Decide, un individuo, hacer de mí su presa. Soy como una película de miedo que otros van recogiendo en su mirada. Soy, bajo sus insultos, bajo el peso estridente, brutal y cenagoso de su ira, bajo su sordo eructo de patadas, un cuerpo reducido a un amasijo, un objeto, un efecto, una hondonada, un muro en que rebotan las ondas expansivas del fracaso, una espuma que la idiotez golpea, un cristal a merced de un portazo violento. Soy también el producto de un éxodo invertido.
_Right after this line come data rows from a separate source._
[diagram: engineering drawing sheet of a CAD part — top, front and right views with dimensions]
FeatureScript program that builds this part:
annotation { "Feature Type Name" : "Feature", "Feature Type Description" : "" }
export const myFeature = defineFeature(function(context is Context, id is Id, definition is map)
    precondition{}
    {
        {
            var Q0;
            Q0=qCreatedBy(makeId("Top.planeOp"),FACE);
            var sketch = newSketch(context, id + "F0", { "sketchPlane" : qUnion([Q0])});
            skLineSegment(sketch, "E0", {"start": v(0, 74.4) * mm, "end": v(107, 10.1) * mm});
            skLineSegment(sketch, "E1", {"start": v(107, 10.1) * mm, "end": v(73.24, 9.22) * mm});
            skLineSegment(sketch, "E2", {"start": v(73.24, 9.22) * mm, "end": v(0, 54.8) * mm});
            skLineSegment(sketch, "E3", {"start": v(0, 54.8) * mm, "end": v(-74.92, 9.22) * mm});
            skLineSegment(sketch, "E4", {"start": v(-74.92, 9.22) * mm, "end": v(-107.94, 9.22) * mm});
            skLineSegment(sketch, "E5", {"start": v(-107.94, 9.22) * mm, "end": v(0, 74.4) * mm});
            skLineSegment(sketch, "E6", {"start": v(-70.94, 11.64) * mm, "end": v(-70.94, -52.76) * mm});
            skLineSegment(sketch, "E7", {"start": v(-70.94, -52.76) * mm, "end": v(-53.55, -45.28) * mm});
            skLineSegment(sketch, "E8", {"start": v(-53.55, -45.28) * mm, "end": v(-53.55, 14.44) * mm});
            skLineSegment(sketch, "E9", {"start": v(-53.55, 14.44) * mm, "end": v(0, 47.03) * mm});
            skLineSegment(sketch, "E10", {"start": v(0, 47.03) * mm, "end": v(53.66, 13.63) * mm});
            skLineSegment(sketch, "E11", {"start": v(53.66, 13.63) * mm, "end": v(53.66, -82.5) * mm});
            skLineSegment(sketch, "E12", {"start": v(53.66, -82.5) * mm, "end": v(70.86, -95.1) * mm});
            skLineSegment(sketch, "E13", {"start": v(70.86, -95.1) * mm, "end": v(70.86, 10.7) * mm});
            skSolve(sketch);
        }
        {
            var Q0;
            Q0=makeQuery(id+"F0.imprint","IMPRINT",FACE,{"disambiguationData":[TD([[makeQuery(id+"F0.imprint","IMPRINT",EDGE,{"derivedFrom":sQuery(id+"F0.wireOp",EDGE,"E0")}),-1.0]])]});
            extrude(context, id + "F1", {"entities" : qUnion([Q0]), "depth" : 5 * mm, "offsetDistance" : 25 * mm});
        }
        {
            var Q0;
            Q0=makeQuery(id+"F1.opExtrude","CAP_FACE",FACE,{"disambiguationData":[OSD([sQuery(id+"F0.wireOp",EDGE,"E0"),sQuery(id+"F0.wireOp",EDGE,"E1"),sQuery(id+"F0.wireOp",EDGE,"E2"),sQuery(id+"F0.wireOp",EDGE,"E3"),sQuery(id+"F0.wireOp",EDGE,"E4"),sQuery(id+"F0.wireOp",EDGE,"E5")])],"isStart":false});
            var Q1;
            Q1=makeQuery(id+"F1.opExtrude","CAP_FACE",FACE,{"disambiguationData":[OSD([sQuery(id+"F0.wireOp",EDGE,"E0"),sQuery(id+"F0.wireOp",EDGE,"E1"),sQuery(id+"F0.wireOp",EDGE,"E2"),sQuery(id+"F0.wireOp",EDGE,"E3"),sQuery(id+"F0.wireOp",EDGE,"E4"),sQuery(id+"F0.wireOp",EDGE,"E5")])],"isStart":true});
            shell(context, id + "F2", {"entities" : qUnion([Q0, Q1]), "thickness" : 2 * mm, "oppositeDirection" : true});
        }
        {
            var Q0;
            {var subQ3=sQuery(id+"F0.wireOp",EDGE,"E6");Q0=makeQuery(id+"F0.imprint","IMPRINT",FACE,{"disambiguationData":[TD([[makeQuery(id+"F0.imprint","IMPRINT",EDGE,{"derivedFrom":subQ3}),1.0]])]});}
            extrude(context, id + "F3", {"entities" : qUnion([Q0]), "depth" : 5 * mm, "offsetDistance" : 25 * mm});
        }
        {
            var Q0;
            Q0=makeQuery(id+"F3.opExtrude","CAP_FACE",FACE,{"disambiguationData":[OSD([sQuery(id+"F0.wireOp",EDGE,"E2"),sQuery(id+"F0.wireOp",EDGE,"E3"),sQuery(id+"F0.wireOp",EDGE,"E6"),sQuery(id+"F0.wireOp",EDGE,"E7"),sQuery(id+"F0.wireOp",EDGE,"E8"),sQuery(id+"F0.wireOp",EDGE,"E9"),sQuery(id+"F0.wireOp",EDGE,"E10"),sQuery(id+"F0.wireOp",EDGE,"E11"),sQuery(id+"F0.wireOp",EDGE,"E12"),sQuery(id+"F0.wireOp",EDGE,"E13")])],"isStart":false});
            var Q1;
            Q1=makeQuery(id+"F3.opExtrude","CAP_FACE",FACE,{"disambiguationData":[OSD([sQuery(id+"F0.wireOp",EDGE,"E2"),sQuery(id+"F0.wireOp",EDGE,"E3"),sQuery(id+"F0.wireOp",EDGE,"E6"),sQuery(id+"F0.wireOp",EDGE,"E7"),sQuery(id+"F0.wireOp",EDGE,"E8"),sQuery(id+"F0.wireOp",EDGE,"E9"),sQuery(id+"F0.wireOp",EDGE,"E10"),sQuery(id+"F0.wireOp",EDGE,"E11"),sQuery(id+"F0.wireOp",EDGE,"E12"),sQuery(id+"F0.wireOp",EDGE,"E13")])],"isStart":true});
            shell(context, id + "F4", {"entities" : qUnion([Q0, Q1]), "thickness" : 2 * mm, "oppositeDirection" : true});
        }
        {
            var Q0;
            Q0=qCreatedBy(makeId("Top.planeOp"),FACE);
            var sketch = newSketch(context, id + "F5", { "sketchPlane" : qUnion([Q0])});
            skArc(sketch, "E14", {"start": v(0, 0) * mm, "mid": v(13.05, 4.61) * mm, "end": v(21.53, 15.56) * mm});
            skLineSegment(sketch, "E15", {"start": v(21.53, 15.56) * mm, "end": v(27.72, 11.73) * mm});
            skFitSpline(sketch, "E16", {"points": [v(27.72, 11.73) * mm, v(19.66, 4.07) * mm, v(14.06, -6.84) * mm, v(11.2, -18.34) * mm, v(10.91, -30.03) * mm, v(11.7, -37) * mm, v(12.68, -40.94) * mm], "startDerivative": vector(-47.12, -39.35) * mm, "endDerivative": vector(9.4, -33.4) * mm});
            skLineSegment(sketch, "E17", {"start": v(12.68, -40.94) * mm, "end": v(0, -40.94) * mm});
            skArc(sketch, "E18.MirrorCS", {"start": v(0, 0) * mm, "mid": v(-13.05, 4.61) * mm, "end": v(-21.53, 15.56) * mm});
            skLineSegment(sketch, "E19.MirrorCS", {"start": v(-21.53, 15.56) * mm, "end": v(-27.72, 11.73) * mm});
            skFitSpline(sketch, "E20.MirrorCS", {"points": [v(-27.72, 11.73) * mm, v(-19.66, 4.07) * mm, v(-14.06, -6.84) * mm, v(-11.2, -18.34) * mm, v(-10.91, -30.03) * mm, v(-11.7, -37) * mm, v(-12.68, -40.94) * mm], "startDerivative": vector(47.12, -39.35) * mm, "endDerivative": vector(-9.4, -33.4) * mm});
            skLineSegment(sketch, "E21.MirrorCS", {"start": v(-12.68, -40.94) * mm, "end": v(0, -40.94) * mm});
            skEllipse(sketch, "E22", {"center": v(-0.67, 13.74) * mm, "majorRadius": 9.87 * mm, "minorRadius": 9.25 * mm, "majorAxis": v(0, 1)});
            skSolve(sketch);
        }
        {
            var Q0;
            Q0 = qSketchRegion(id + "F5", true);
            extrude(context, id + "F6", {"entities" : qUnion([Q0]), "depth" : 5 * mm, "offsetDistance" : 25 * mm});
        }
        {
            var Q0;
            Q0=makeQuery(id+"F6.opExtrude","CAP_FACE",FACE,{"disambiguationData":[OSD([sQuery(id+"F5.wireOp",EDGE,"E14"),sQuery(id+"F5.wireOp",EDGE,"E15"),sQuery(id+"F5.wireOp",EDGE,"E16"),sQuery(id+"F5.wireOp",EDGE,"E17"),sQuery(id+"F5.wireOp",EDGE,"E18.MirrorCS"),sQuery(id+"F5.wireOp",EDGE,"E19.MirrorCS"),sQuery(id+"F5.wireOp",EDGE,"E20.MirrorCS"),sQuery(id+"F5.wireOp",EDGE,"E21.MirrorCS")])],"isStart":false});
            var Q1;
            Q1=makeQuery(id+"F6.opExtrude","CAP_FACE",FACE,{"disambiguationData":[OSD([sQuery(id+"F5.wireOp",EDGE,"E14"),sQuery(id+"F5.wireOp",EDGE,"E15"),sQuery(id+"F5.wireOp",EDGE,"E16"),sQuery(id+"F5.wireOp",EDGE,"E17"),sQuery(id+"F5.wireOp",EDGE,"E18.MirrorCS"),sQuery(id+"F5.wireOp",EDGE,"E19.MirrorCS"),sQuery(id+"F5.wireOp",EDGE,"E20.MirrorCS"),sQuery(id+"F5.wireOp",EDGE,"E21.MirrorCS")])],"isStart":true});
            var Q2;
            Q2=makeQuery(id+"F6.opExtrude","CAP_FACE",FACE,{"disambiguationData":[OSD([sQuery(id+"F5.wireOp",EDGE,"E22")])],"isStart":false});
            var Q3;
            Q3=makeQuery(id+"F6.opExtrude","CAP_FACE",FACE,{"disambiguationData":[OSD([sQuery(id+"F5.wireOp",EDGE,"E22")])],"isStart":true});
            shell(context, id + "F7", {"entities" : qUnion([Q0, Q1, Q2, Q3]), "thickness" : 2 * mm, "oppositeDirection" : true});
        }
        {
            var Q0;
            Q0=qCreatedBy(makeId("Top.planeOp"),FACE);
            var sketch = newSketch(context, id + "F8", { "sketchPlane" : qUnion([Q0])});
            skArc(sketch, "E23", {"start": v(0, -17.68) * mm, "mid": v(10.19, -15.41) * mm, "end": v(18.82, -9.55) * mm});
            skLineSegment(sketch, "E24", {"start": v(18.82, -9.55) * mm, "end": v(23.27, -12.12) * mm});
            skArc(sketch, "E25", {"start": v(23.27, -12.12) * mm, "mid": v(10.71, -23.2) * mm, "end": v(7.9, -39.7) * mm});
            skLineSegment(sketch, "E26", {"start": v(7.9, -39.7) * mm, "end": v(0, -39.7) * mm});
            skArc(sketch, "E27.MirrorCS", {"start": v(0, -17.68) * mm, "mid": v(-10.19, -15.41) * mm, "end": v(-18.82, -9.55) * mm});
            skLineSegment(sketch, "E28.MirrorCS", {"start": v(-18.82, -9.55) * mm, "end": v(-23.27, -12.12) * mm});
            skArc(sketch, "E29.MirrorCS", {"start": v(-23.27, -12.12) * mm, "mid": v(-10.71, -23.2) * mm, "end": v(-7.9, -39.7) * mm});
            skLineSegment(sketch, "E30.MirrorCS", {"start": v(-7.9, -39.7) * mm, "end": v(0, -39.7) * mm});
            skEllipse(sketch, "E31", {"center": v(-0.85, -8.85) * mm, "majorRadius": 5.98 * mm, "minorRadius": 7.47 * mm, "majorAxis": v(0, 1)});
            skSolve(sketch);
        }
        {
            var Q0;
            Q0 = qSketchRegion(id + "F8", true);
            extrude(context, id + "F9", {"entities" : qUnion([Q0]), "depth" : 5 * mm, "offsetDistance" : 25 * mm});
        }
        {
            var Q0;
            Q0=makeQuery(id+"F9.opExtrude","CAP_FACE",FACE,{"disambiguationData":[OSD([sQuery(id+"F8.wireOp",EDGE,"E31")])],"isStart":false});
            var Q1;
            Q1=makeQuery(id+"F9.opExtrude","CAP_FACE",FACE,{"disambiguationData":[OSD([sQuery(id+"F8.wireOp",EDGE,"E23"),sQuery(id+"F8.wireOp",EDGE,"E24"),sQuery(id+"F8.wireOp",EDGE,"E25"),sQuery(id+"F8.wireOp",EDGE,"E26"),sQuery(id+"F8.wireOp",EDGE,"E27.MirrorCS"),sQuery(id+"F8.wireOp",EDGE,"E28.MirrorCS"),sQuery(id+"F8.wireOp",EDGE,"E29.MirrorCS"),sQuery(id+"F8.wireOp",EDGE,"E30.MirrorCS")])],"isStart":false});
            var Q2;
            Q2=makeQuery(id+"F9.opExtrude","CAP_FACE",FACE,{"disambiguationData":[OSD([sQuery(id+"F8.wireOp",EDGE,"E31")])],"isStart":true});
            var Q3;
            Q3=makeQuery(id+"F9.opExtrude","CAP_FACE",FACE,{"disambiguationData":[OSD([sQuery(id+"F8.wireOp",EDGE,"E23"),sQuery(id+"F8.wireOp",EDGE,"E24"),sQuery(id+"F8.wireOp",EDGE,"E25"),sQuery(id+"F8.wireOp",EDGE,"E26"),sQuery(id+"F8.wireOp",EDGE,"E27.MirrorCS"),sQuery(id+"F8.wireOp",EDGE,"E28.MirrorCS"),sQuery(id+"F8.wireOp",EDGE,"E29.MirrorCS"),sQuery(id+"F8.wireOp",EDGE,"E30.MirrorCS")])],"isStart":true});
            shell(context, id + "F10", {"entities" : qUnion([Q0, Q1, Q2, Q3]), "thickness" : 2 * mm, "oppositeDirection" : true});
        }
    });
Camino hacia el desierto del vasto desengaño desde una tierra fértil, prometida y lejana.

Me he encerrado en mi cuarto para que el sol me cosa pero como templando su aguja en los visillos. Allá afuera, las calles me gritan que me aleje. Que aguarde, que me humille, que me esconda. Ese chico infrahumano que no me reconoce ni el derecho a habitar su misma noche, anda suelto, libérrimo, crecido. La justicia no sabe cómo cobrarle un precio. Esa justicia ciega que ciega lo que aplaza. Ya no sé con qué leyes se remedia una herida. Sólo sé que es horrible descubrirme dormida y verme de repente, en un metro, escogida como el chivo expiatorio de mi mezcla de razas.